● RECORDED INFORMATION:
━━━

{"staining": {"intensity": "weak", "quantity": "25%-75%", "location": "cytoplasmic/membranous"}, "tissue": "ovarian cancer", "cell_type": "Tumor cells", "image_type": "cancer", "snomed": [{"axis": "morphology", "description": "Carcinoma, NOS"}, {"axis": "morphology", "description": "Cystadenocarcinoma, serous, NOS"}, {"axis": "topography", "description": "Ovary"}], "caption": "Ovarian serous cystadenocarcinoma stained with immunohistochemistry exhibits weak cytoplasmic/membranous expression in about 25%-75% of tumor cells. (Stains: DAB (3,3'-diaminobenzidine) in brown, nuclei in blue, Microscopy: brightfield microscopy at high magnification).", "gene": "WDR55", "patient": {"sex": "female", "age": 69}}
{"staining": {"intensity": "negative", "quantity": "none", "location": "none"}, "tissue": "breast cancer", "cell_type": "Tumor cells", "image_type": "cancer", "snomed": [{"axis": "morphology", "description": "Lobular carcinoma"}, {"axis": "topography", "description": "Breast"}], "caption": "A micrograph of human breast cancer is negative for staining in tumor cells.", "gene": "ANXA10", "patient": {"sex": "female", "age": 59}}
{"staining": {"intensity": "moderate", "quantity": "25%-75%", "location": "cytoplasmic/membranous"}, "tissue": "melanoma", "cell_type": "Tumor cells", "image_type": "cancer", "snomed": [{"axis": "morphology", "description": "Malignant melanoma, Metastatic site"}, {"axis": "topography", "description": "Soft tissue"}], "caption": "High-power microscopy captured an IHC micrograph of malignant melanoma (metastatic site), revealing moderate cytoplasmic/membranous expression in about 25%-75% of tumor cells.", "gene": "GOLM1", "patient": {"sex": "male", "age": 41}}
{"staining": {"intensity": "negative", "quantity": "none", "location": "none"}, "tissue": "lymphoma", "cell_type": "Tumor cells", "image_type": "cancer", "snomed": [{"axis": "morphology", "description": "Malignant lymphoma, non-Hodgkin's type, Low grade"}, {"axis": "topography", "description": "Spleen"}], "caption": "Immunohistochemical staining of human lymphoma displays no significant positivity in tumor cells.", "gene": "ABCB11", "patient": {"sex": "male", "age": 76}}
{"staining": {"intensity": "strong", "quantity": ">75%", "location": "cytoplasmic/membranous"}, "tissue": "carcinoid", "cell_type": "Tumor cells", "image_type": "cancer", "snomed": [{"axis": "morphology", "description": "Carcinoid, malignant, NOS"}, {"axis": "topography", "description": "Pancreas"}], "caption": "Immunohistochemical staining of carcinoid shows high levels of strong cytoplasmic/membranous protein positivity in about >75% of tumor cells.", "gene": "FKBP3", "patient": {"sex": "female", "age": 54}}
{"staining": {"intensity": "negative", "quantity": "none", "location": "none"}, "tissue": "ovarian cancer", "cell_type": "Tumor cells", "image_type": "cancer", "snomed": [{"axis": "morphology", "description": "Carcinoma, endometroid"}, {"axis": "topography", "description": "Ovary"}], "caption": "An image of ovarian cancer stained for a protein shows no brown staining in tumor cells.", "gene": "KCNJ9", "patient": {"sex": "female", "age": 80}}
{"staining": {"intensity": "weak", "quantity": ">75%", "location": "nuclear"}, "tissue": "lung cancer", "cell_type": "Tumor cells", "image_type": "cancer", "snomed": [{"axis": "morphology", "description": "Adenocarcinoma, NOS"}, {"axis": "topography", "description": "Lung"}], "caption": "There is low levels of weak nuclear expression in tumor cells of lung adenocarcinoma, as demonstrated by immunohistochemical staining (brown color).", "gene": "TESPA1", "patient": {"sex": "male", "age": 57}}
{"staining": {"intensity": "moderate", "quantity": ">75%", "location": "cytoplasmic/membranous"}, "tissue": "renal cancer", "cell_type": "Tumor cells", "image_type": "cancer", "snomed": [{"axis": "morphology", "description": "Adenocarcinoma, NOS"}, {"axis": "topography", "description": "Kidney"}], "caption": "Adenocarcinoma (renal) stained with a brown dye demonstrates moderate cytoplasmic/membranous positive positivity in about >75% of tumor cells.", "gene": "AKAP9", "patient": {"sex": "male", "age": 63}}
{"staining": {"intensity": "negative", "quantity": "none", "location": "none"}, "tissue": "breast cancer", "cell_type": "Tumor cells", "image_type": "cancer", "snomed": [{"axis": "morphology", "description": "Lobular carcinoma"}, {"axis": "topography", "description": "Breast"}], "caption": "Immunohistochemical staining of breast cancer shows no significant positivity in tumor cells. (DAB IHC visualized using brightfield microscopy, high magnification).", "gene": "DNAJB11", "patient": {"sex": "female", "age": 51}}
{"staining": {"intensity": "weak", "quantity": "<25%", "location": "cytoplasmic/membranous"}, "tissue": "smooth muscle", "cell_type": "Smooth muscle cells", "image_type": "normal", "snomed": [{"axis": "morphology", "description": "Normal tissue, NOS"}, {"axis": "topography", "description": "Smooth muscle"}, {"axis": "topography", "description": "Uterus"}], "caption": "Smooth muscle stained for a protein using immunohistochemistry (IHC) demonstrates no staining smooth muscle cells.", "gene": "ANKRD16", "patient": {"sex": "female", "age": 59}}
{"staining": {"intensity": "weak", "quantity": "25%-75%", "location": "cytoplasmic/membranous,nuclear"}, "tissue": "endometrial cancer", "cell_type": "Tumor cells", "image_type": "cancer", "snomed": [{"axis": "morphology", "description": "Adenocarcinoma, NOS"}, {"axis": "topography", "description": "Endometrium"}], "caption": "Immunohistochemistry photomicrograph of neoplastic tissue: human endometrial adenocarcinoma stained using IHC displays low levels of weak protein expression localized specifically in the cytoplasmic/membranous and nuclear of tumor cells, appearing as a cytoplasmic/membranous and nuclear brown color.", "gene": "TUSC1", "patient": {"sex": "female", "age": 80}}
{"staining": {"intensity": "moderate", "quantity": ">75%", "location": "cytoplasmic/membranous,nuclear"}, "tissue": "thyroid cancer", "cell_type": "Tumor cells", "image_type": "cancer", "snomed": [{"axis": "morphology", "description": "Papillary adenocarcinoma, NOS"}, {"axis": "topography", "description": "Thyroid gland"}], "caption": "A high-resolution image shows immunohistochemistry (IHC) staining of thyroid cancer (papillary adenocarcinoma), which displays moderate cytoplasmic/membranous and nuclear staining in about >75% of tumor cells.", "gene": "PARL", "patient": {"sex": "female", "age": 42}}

━━━

● WHAT YOU HAVE TO DO: Each line holding the word "magnification" must be pulled from the records.

● RESPONSE TO THIS EXERCISE:
{"staining": {"intensity": "weak", "quantity": "25%-75%", "location": "cytoplasmic/membranous"}, "tissue": "ovarian cancer", "cell_type": "Tumor cells", "image_type": "cancer", "snomed": [{"axis": "morphology", "description": "Carcinoma, NOS"}, {"axis": "morphology", "description": "Cystadenocarcinoma, serous, NOS"}, {"axis": "topography", "description": "Ovary"}], "caption": "Ovarian serous cystadenocarcinoma stained with immunohistochemistry exhibits weak cytoplasmic/membranous expression in about 25%-75% of tumor cells. (Stains: DAB (3,3'-diaminobenzidine) in brown, nuclei in blue, Microscopy: brightfield microscopy at high magnification).", "gene": "WDR55", "patient": {"sex": "female", "age": 69}}
{"staining": {"intensity": "negative", "quantity": "none", "location": "none"}, "tissue": "breast cancer", "cell_type": "Tumor cells", "image_type": "cancer", "snomed": [{"axis": "morphology", "description": "Lobular carcinoma"}, {"axis": "topography", "description": "Breast"}], "caption": "Immunohistochemical staining of breast cancer shows no significant positivity in tumor cells. (DAB IHC visualized using brightfield microscopy, high magnification).", "gene": "DNAJB11", "patient": {"sex": "female", "age": 51}}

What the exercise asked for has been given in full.